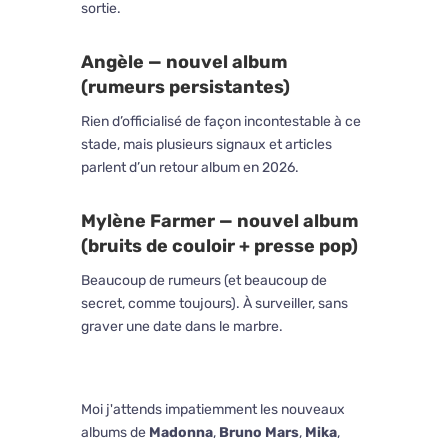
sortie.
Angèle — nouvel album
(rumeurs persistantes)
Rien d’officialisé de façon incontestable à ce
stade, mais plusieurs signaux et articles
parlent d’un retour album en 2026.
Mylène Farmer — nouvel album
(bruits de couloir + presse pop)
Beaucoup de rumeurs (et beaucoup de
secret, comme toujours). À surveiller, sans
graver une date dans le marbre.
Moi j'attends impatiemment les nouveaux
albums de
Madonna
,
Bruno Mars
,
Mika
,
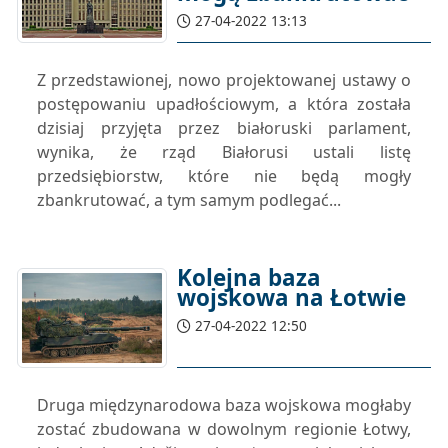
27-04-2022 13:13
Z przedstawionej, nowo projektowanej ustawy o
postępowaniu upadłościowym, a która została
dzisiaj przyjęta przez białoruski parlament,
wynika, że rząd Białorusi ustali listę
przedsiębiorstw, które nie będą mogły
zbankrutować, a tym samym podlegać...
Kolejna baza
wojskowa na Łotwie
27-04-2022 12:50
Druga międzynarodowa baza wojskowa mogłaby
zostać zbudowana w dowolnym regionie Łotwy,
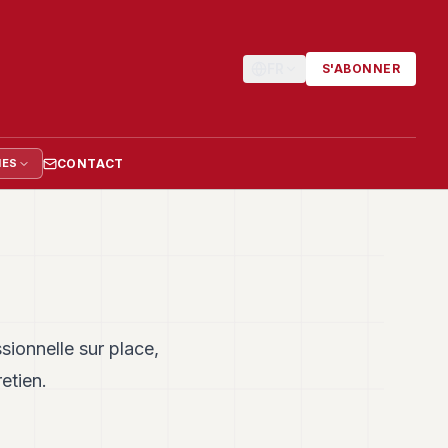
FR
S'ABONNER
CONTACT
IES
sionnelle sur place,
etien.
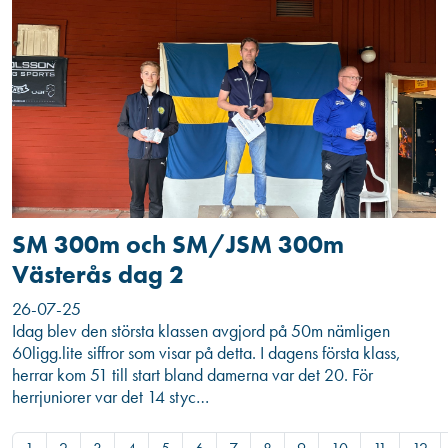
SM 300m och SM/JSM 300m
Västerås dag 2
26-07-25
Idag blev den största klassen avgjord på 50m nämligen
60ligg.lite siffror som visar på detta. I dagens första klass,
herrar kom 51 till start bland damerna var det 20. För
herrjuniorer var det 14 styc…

==

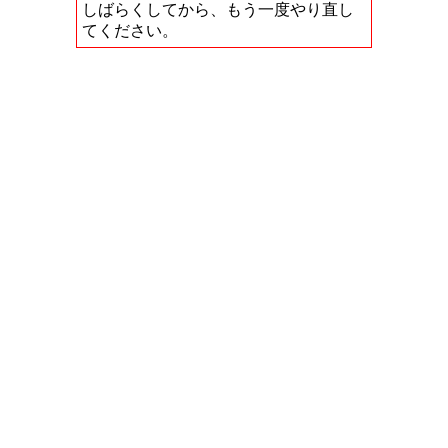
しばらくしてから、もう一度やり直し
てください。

__JOB ITEM__.
Identify and copy every line of the records that contains the word "wojskowa", counting only matches with the same capitalization.

__TASK RESPONSE__.
wojskowa na Łotwie
Druga międzynarodowa baza wojskowa mogłaby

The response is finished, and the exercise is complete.